Action item => For this exercise, output the line containing "des Todes des" and all lines after it to the end of the records, exactly, with no other content.

[Stored data entries]
┄┄┄┄┄┄
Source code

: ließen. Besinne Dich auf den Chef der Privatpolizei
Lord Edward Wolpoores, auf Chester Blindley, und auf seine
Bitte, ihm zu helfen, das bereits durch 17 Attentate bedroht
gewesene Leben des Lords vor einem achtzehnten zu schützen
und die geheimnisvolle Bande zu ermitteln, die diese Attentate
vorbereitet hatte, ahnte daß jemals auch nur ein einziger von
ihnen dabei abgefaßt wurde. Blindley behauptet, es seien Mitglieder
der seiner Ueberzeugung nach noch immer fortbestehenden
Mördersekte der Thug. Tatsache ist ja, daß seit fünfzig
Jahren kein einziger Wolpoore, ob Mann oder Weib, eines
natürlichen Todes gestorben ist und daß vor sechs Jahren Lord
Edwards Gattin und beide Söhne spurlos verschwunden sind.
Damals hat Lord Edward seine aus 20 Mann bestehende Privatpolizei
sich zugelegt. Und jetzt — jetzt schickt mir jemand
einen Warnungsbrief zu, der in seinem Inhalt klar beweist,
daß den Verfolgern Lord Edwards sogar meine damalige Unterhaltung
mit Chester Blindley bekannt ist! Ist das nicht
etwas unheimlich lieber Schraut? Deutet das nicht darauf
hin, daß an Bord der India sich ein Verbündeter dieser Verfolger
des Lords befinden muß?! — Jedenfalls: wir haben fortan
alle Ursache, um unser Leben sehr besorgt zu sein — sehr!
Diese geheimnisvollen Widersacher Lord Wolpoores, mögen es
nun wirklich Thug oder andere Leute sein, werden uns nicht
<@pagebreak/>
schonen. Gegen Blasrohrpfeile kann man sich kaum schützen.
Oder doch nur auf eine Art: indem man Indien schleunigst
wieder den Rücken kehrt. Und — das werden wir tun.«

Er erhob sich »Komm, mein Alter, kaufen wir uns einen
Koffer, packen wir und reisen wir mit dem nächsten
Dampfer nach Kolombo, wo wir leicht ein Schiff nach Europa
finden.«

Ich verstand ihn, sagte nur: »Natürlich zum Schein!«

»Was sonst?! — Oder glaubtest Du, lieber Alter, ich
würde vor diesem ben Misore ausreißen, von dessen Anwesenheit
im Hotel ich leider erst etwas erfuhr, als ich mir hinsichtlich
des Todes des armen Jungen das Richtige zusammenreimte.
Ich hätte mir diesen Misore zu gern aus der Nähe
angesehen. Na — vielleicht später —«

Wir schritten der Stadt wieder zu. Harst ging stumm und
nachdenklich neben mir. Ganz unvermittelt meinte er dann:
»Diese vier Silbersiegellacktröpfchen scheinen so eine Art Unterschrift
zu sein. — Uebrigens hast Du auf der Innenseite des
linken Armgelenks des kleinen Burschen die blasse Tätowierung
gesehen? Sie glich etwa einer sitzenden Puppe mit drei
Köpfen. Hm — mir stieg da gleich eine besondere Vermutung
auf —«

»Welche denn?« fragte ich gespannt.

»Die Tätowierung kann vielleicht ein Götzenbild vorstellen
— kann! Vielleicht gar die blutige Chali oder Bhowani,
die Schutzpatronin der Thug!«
┄┄┄┄┄┄
Response below =>
des Todes des armen Jungen das Richtige zusammenreimte.
Ich hätte mir diesen Misore zu gern aus der Nähe
angesehen. Na — vielleicht später —«

Wir schritten der Stadt wieder zu. Harst ging stumm und
nachdenklich neben mir. Ganz unvermittelt meinte er dann:
»Diese vier Silbersiegellacktröpfchen scheinen so eine Art Unterschrift
zu sein. — Uebrigens hast Du auf der Innenseite des
linken Armgelenks des kleinen Burschen die blasse Tätowierung
gesehen? Sie glich etwa einer sitzenden Puppe mit drei
Köpfen. Hm — mir stieg da gleich eine besondere Vermutung
auf —«

»Welche denn?« fragte ich gespannt.

»Die Tätowierung kann vielleicht ein Götzenbild vorstellen
— kann! Vielleicht gar die blutige Chali oder Bhowani,
die Schutzpatronin der Thug!«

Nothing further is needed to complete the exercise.